#### Work order
Report every line of the records below that includes the string "management".

Data extracted from a collection
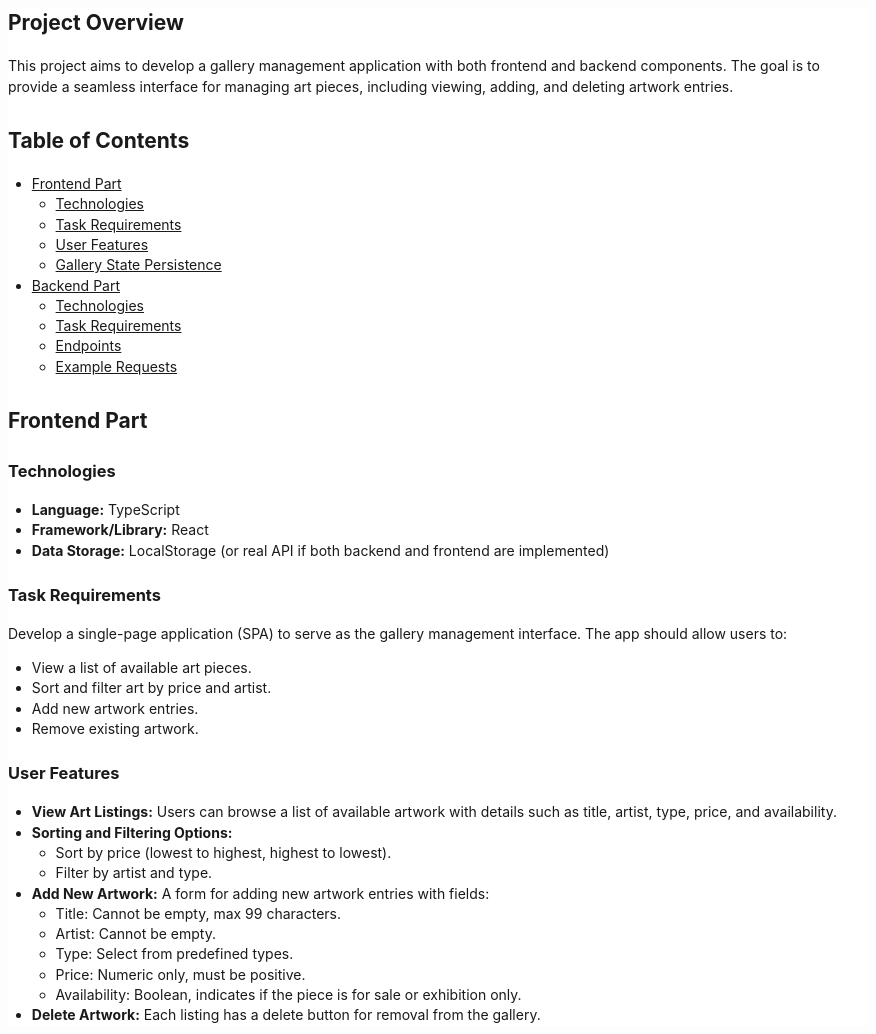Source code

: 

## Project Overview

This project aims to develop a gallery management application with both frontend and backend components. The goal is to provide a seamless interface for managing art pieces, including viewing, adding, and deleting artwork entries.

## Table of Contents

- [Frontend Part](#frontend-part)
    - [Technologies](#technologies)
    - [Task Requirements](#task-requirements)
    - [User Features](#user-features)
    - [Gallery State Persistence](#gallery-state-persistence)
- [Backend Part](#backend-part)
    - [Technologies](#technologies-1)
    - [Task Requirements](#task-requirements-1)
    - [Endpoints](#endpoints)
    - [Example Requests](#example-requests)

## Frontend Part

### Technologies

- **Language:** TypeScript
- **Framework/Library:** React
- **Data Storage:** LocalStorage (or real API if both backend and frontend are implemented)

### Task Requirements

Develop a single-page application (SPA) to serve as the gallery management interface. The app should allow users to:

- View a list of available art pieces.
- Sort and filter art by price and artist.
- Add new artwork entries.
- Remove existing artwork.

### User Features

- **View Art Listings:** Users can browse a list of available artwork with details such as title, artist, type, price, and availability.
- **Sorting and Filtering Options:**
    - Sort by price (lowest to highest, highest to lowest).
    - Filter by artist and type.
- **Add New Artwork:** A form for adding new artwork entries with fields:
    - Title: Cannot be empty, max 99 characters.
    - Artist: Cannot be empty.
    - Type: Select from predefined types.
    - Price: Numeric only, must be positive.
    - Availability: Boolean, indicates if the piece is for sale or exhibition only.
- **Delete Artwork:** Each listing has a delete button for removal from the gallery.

#### Task answer
This project aims to develop a gallery management application with both frontend and backend components. The goal is to provide a seamless interface for managing art pieces, including viewing, adding, and deleting artwork entries.
Develop a single-page application (SPA) to serve as the gallery management interface. The app should allow users to:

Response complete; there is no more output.